What is needed: Turn the text of all the items below into a JSON list of strings, with one string for each line. Leave out blank lines.

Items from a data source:
+-------+
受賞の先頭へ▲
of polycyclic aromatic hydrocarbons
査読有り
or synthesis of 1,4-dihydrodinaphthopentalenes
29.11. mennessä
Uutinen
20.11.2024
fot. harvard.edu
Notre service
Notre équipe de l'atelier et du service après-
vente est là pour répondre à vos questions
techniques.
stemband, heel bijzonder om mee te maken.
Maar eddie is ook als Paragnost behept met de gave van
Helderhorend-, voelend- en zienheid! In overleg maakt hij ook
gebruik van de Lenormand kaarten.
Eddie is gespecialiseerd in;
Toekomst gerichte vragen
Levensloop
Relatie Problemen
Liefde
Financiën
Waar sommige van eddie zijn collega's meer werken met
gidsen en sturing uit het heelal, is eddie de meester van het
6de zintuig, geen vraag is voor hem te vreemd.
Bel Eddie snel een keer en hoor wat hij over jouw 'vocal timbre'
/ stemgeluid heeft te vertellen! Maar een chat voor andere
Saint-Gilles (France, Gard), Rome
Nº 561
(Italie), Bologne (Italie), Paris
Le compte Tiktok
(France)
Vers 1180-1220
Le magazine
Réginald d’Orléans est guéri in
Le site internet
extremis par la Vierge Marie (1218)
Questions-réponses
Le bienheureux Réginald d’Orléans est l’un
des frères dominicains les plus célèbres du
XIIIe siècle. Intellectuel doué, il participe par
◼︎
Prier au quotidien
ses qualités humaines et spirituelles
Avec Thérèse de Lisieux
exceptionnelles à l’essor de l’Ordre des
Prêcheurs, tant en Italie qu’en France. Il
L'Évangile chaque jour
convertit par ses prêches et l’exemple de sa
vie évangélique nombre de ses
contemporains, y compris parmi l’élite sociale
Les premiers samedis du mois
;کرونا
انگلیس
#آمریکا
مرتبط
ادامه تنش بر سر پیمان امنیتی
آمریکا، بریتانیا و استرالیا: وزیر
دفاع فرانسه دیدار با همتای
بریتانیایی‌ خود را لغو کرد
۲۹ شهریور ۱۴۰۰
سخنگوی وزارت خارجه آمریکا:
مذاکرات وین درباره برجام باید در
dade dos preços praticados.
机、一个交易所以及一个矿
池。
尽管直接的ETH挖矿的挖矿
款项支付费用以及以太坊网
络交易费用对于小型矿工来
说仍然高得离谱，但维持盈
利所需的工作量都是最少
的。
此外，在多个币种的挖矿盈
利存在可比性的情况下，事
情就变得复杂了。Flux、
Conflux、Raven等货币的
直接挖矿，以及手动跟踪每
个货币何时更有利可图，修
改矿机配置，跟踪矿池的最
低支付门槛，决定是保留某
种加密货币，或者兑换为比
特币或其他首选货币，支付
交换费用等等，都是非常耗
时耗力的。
+-------+
Solution for this task:
[
  "受賞の先頭へ▲",
  "of polycyclic aromatic hydrocarbons",
  "査読有り",
  "or synthesis of 1,4-dihydrodinaphthopentalenes",
  "29.11. mennessä",
  "Uutinen",
  "20.11.2024",
  "fot. harvard.edu",
  "Notre service",
  "Notre équipe de l'atelier et du service après-",
  "vente est là pour répondre à vos questions",
  "techniques.",
  "stemband, heel bijzonder om mee te maken.",
  "Maar eddie is ook als Paragnost behept met de gave van",
  "Helderhorend-, voelend- en zienheid! In overleg maakt hij ook",
  "gebruik van de Lenormand kaarten.",
  "Eddie is gespecialiseerd in;",
  "Toekomst gerichte vragen",
  "Levensloop",
  "Relatie Problemen",
  "Liefde",
  "Financiën",
  "Waar sommige van eddie zijn collega's meer werken met",
  "gidsen en sturing uit het heelal, is eddie de meester van het",
  "6de zintuig, geen vraag is voor hem te vreemd.",
  "Bel Eddie snel een keer en hoor wat hij over jouw 'vocal timbre'",
  "/ stemgeluid heeft te vertellen! Maar een chat voor andere",
  "Saint-Gilles (France, Gard), Rome",
  "Nº 561",
  "(Italie), Bologne (Italie), Paris",
  "Le compte Tiktok",
  "(France)",
  "Vers 1180-1220",
  "Le magazine",
  "Réginald d’Orléans est guéri in",
  "Le site internet",
  "extremis par la Vierge Marie (1218)",
  "Questions-réponses",
  "Le bienheureux Réginald d’Orléans est l’un",
  "des frères dominicains les plus célèbres du",
  "XIIIe siècle. Intellectuel doué, il participe par",
  "◼︎",
  "Prier au quotidien",
  "ses qualités humaines et spirituelles",
  "Avec Thérèse de Lisieux",
  "exceptionnelles à l’essor de l’Ordre des",
  "Prêcheurs, tant en Italie qu’en France. Il",
  "L'Évangile chaque jour",
  "convertit par ses prêches et l’exemple de sa",
  "vie évangélique nombre de ses",
  "contemporains, y compris parmi l’élite sociale",
  "Les premiers samedis du mois",
  ";کرونا",
  "انگلیس",
  "#آمریکا",
  "مرتبط",
  "ادامه تنش بر سر پیمان امنیتی",
  "آمریکا، بریتانیا و استرالیا: وزیر",
  "دفاع فرانسه دیدار با همتای",
  "بریتانیایی‌ خود را لغو کرد",
  "۲۹ شهریور ۱۴۰۰",
  "سخنگوی وزارت خارجه آمریکا:",
  "مذاکرات وین درباره برجام باید در",
  "dade dos preços praticados.",
  "机、一个交易所以及一个矿",
  "池。",
  "尽管直接的ETH挖矿的挖矿",
  "款项支付费用以及以太坊网",
  "络交易费用对于小型矿工来",
  "说仍然高得离谱，但维持盈",
  "利所需的工作量都是最少",
  "的。",
  "此外，在多个币种的挖矿盈",
  "利存在可比性的情况下，事",
  "情就变得复杂了。Flux、",
  "Conflux、Raven等货币的",
  "直接挖矿，以及手动跟踪每",
  "个货币何时更有利可图，修",
  "改矿机配置，跟踪矿池的最",
  "低支付门槛，决定是保留某",
  "种加密货币，或者兑换为比",
  "特币或其他首选货币，支付",
  "交换费用等等，都是非常耗",
  "时耗力的。"
]